> **Try it**:
Every line from the one with "Page size: 1275x1650." through the end of the material should be written out character for character. Lines before it are excluded.
(Data for review Opens)
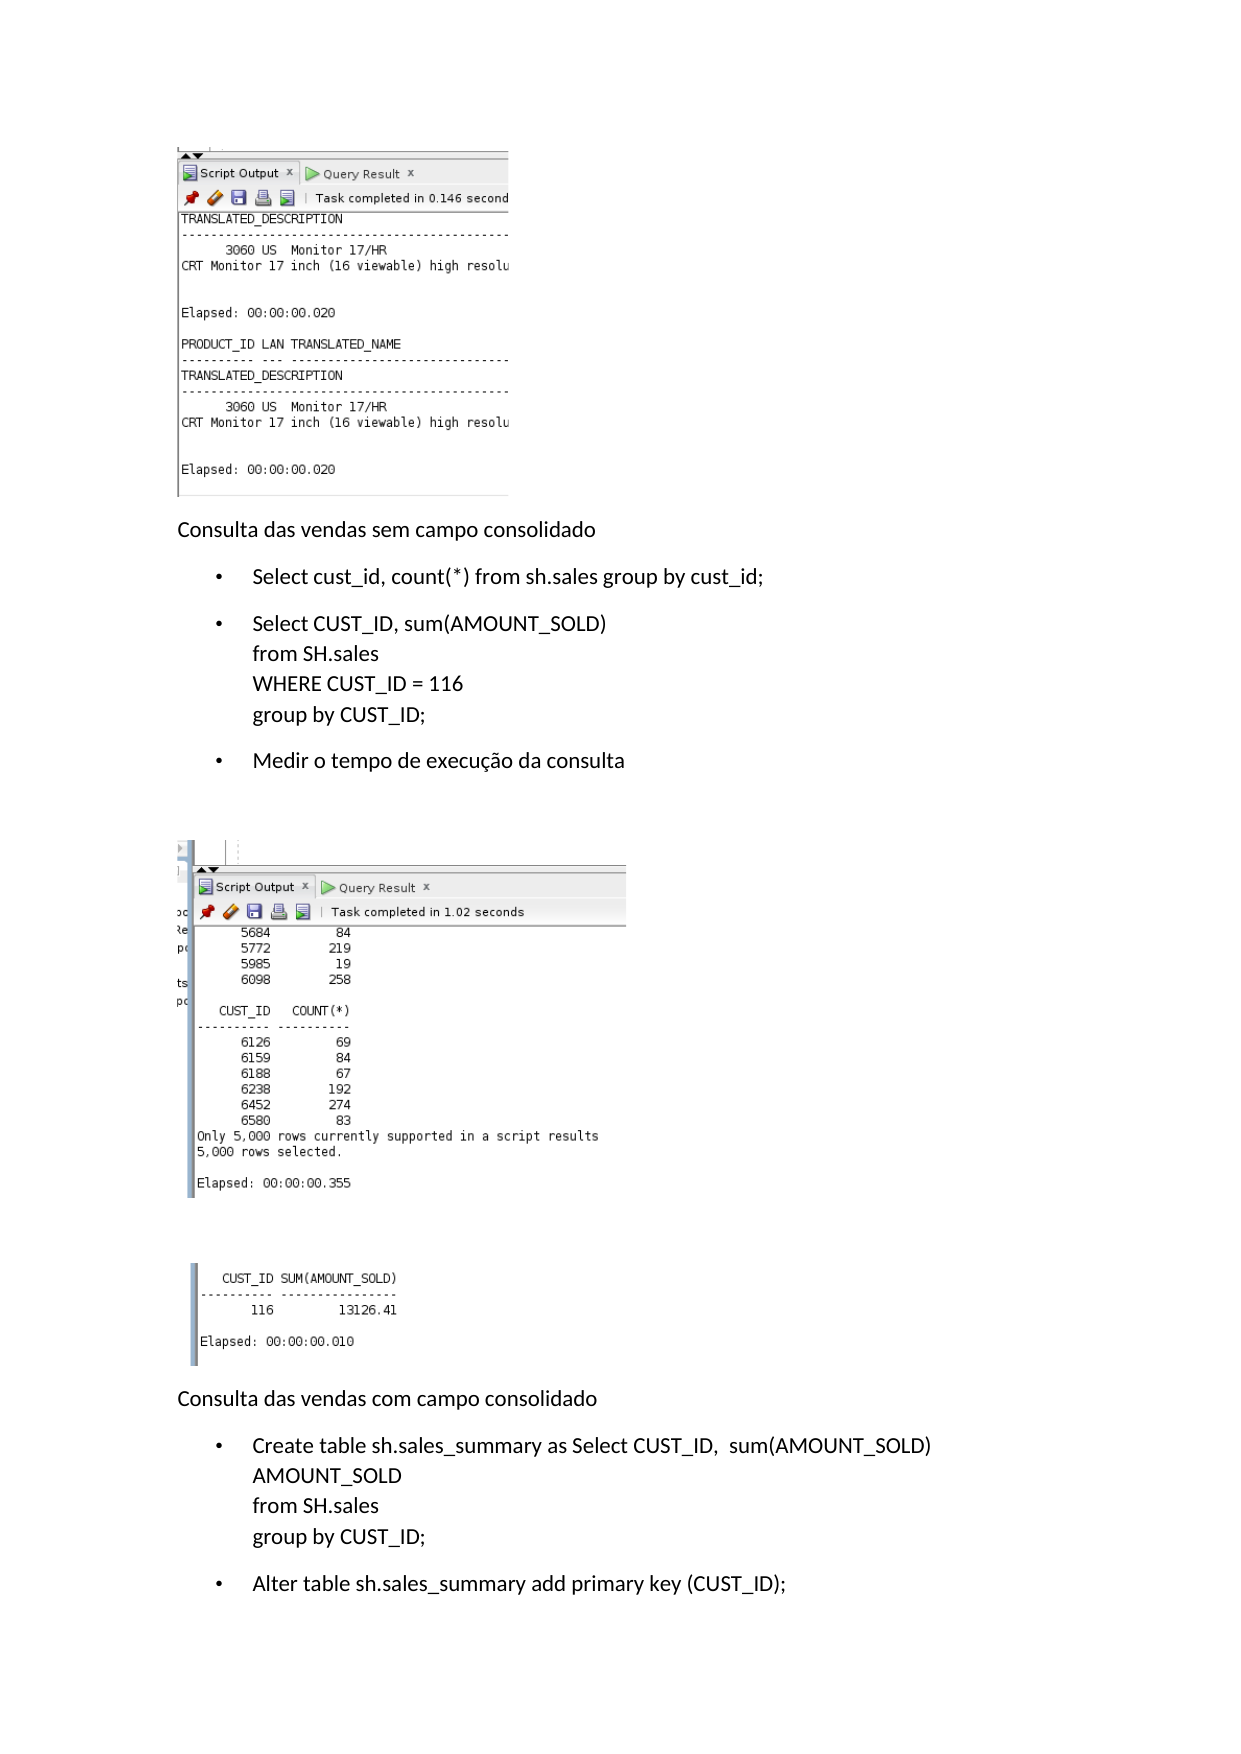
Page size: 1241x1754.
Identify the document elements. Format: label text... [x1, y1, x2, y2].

picture [177, 147, 509, 497]
list Create table sh.sales_summary as Select CUST_ID, sum(AMOUNT_SOLD) AMOUNT_SOLD from SH.sales group by CUST_ID; [215, 1431, 1063, 1550]
list Alter table sh.sales_summary add primary key (CUST_ID); [215, 1569, 1063, 1597]
text Consulta das vendas com campo consolidado [177, 1384, 1063, 1412]
list Select CUST_ID, sum(AMOUNT_SOLD) from SH.sales WHERE CUST_ID = 116 group by CUST_ID; [215, 609, 1063, 728]
list Medir o tempo de execução da consulta [215, 747, 1063, 775]
text Consulta das vendas sem campo consolidado [177, 515, 1063, 543]
list Select cust_id, count(*) from sh.sales group by cust_id; [215, 562, 1063, 590]
picture [177, 840, 627, 1198]
picture [177, 1263, 484, 1366]
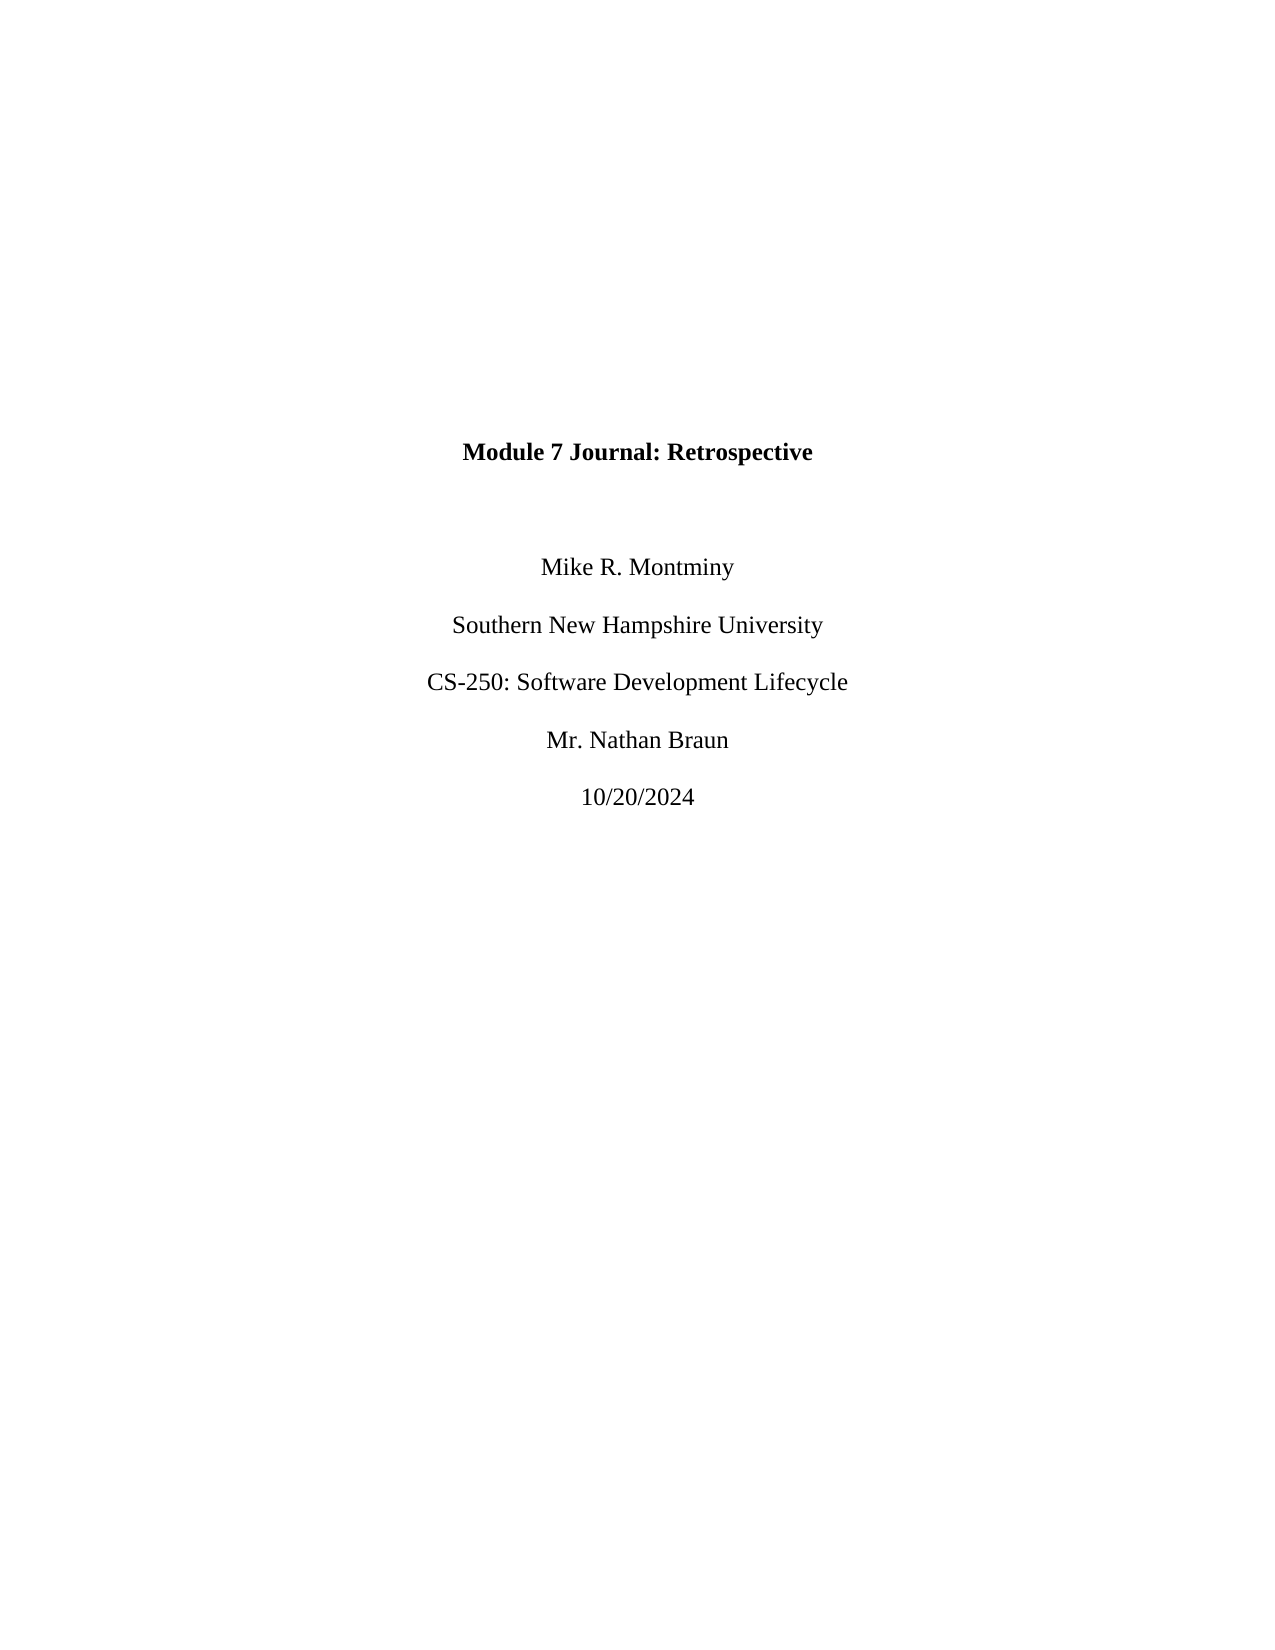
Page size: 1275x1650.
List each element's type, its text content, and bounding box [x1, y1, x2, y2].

subtitle Mike R. Montminy [150, 552, 1125, 581]
subtitle CS-250: Software Development Lifecycle [150, 667, 1125, 696]
subtitle Mr. Nathan Braun [150, 725, 1125, 754]
title Module 7 Journal: Retrospective [150, 437, 1125, 466]
subtitle 10/20/2024 [150, 782, 1125, 811]
subtitle Southern New Hampshire University [150, 610, 1125, 639]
(Data for review Closes)
> **Response**:
Page size: 1275x1650.
List each element's type, its text content, and bounding box [x1, y1, x2, y2].

subtitle Mike R. Montminy [150, 552, 1125, 581]
subtitle CS-250: Software Development Lifecycle [150, 667, 1125, 696]
subtitle Mr. Nathan Braun [150, 725, 1125, 754]
title Module 7 Journal: Retrospective [150, 437, 1125, 466]
subtitle 10/20/2024 [150, 782, 1125, 811]
subtitle Southern New Hampshire University [150, 610, 1125, 639]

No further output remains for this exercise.